Комиссия приступила к составлению протокола. Протокол скрепили своими подписями Андреев и, само собою разумеется, понятые. Они подписали бы все что угодно, лишь бы это не касалось их интересов. Сейчас же после окончания обыска Андреев взял у меня все ключи и поставил трех сторожей. Им приказано было задерживать всякого, кто что-либо вынесет из дома. Шел открытый шпионаж за мной, из хозяина я превратился в преступника, которого до поры терпят, пока он не сдаст казенное имущество, находящееся у него на руках. Приходилось мириться с этим положением.
Конечно всё, что происходило в музее, дошло до Тулы в преувеличенном виде. Но Тула никак не реагировала, желая, по-видимому, остаться в стороне. В деревне ходили самые нелепые слухи, вплоть до того, что ко мне никого не допускают и я нахожусь под арестом. Андреев держался вызывающе: расхаживал по комнатам, усиленно стуча сапогами, громко разговаривал, почти кричал, швырял двери так, что их стук гулко раздавался по всему дому – словом, каждым шагом и действием хотел меня оскорбить и показать, что он все может и что моя судьба в его руках. В конце концов мне это надоело и я его одернул, а затем мы стали избегать друг друга и встречались только за обедом.

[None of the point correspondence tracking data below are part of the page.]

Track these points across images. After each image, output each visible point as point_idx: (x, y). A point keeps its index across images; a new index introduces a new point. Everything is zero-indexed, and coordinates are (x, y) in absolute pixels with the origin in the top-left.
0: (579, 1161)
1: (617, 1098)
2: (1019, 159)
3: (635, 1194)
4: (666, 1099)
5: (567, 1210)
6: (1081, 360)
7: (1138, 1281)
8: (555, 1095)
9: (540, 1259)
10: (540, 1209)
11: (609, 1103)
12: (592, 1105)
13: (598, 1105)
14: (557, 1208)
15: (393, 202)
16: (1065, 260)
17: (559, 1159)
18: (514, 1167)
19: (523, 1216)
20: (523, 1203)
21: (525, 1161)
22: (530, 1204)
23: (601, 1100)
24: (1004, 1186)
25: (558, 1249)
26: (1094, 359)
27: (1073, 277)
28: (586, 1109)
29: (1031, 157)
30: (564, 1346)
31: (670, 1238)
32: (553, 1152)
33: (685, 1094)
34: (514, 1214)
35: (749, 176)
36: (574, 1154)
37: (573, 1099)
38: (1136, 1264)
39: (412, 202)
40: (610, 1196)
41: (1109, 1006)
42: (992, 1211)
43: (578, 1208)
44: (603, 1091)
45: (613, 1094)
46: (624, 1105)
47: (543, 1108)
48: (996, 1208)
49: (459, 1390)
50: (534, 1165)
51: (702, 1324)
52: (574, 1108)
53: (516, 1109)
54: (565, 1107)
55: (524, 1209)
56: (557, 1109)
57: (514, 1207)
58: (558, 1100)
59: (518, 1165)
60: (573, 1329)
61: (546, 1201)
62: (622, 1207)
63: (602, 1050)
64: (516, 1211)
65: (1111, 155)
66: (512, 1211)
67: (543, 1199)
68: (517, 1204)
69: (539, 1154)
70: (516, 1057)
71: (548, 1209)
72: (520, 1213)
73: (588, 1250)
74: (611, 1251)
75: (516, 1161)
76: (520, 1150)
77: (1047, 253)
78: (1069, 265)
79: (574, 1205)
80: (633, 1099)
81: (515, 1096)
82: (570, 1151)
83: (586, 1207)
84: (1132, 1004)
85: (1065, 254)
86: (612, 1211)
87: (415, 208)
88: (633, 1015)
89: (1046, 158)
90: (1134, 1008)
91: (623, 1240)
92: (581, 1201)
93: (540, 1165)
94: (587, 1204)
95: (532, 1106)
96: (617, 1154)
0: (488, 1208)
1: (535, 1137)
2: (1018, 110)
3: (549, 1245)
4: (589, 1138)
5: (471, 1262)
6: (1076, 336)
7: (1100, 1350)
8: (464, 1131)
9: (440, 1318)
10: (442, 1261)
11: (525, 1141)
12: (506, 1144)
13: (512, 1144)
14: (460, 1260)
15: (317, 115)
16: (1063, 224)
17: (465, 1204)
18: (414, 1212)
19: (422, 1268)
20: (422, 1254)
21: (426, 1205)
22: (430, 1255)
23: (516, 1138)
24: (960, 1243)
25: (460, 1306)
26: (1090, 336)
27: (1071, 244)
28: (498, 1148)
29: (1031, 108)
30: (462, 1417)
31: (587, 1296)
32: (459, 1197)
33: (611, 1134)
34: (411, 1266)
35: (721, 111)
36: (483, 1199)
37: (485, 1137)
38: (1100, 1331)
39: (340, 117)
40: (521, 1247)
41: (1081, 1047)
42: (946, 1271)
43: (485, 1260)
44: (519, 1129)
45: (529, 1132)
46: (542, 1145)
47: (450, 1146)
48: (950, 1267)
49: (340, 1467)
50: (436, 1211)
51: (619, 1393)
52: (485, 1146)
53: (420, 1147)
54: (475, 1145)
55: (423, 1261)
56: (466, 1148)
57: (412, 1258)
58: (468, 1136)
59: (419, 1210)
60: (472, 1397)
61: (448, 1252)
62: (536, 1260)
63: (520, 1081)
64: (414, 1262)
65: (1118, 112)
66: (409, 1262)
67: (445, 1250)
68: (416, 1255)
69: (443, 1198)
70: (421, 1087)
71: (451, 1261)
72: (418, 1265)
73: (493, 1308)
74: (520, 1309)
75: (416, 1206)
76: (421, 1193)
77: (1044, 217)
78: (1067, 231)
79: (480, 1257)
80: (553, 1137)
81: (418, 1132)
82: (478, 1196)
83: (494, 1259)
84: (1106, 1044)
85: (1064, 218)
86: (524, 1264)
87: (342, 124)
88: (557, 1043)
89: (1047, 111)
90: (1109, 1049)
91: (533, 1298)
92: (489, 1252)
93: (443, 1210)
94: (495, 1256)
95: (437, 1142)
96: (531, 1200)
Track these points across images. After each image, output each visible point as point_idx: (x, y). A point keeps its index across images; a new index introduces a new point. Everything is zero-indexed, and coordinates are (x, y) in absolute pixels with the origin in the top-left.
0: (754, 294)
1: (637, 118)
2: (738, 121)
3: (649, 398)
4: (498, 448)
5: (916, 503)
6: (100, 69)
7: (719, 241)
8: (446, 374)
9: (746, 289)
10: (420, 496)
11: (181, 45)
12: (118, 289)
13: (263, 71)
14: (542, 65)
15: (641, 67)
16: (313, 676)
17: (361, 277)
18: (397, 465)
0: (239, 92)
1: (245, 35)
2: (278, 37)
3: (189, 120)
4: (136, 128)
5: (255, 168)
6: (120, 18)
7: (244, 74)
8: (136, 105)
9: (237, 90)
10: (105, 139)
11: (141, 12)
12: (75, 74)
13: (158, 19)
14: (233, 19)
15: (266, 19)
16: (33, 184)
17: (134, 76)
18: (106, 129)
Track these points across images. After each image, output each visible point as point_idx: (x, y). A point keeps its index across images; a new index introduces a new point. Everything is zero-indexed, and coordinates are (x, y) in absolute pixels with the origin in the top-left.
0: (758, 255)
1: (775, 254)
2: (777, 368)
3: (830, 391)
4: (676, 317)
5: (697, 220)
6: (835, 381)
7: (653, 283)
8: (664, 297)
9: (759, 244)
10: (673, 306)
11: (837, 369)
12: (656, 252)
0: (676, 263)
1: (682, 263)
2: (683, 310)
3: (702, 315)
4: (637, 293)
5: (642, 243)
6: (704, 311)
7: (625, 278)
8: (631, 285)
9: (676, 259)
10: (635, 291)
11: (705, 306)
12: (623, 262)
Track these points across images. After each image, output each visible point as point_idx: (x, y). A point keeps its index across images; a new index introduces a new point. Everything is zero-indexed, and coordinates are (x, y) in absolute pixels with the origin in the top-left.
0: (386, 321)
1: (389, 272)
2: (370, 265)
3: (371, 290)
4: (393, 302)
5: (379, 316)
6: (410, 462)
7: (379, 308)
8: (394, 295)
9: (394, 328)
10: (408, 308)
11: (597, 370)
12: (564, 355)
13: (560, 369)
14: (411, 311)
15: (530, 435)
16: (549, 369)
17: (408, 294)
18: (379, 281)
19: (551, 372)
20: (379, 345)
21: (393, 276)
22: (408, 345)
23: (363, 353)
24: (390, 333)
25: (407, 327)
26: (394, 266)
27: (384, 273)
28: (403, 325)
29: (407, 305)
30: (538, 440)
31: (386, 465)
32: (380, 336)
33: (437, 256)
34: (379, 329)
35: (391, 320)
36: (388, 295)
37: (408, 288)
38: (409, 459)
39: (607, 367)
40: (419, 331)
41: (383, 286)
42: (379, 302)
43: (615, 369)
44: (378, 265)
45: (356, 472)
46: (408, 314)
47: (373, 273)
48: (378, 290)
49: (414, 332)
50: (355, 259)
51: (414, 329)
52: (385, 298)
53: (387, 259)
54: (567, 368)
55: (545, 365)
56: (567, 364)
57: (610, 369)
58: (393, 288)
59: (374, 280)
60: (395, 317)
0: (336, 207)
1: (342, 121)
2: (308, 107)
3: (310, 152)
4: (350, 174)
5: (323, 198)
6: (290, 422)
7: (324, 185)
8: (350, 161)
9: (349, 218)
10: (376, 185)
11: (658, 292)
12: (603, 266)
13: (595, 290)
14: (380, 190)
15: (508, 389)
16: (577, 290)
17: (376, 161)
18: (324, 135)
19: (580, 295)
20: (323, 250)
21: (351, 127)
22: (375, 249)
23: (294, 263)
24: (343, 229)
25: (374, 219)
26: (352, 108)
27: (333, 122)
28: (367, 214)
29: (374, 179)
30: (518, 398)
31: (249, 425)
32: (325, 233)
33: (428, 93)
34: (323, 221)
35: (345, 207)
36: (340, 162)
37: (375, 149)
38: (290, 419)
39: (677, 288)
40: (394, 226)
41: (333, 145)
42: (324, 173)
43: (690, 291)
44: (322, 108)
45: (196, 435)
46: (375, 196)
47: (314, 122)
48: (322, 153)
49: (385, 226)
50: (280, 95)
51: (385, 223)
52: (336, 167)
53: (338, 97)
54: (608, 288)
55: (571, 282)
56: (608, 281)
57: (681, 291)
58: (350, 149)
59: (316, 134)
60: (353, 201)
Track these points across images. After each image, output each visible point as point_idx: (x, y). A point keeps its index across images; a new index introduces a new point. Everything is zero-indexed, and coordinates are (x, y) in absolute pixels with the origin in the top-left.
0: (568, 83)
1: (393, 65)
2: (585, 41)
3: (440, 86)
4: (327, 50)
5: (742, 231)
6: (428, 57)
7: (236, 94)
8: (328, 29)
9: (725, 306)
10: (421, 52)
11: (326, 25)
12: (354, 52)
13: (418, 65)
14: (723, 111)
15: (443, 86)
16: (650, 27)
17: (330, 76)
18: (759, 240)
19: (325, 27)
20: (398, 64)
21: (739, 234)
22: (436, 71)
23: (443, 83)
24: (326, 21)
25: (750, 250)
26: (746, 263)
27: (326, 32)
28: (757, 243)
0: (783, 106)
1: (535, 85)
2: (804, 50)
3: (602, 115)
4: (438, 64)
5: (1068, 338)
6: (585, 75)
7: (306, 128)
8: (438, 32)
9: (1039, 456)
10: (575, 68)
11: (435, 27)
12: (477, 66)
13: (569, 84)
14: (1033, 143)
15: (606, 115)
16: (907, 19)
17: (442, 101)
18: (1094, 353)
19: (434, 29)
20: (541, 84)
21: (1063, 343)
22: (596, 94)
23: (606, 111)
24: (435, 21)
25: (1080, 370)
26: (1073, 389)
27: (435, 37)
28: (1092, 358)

Тут Андреев давал волю своему языку, говорил преимущественно о будущем процессе Наркомзема и Наркомпроса, представлял свой собственный триумф в этом деле. Затем он вслух принимался мечтать о том, как будет управлять музеем в Москве, и тут, как совершенный профан и форменный невежда в вопросах искусства, говорил невероятные глупости. Он, между прочим, хвастал тем, что устроит в музее уголок коннозаводчика, что было верхом глупости, ибо советская власть всячески стремится стереть следы прошлого. Слушая всю эту болтовню, смесь глупости, пошлости и подлости, я опять не выдержал и прямо ляпнул Андрееву: неужели он воображает, что его оставят заведующим музеем? Я ни минуты не сомневался в том, что, когда он сделает свое дело, его уволят. Взбешенный, Андреев вскочил из-за стола и ушел к себе. (В должности заведующего коннозаводским музеем он продержался до июня 1928 года и, ознаменовав свое пребывание в Москве рядом грязных доносов в ГПУ, был уволен.)